> [Work item]
Draw out every line with the word "anchor" from the listing below.

> [Available data]
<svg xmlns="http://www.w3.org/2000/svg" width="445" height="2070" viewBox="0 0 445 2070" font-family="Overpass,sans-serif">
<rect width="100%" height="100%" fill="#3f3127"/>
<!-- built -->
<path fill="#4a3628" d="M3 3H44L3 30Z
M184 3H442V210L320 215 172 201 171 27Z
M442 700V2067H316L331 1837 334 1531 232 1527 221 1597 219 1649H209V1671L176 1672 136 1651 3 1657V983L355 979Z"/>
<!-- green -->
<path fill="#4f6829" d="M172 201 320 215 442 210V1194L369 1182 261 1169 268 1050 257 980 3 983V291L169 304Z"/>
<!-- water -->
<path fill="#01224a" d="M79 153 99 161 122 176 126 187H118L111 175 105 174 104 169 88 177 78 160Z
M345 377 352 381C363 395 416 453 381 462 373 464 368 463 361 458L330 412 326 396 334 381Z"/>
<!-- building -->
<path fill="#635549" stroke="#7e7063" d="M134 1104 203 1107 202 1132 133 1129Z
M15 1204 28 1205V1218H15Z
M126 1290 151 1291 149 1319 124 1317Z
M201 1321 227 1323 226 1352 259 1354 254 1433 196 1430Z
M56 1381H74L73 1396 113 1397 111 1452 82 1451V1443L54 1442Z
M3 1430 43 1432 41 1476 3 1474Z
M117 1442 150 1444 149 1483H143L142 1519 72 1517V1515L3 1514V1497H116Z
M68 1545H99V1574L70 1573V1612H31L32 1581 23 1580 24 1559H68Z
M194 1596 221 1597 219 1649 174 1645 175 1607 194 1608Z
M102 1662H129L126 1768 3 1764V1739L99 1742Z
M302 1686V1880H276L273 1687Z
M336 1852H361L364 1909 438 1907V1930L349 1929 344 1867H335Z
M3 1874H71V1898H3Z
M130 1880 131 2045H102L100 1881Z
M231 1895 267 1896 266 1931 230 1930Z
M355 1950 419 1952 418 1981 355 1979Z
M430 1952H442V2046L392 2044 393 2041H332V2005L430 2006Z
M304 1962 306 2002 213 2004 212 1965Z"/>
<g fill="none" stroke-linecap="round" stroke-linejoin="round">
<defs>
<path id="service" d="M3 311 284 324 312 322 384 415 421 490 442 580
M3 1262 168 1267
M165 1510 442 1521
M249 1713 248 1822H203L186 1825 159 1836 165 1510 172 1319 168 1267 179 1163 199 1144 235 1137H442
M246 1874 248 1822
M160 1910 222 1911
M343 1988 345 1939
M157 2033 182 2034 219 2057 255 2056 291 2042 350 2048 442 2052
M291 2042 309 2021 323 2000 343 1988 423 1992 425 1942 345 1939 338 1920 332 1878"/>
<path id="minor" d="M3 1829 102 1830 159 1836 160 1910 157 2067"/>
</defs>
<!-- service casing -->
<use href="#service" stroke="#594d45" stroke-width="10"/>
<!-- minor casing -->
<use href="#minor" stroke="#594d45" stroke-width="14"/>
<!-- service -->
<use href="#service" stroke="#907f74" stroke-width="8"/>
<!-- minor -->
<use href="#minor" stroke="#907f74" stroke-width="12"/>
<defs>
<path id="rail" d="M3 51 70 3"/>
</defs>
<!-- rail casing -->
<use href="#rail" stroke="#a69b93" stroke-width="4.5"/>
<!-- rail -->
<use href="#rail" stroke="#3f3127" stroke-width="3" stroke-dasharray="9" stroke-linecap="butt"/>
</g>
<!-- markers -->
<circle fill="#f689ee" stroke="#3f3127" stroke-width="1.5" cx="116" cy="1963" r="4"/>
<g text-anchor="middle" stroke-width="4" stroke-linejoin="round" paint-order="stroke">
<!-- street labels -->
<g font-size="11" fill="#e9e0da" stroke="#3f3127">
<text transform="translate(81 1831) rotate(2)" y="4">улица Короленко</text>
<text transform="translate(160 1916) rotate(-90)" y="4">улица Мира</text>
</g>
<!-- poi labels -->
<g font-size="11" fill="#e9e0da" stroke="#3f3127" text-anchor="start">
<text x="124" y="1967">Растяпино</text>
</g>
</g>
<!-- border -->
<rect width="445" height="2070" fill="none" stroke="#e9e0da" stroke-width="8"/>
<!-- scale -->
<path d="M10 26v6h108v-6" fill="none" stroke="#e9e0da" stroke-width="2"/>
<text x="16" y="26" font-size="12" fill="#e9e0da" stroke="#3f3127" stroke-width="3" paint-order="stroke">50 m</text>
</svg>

> [Solution for this problem]
<g text-anchor="middle" stroke-width="4" stroke-linejoin="round" paint-order="stroke">
<g font-size="11" fill="#e9e0da" stroke="#3f3127" text-anchor="start">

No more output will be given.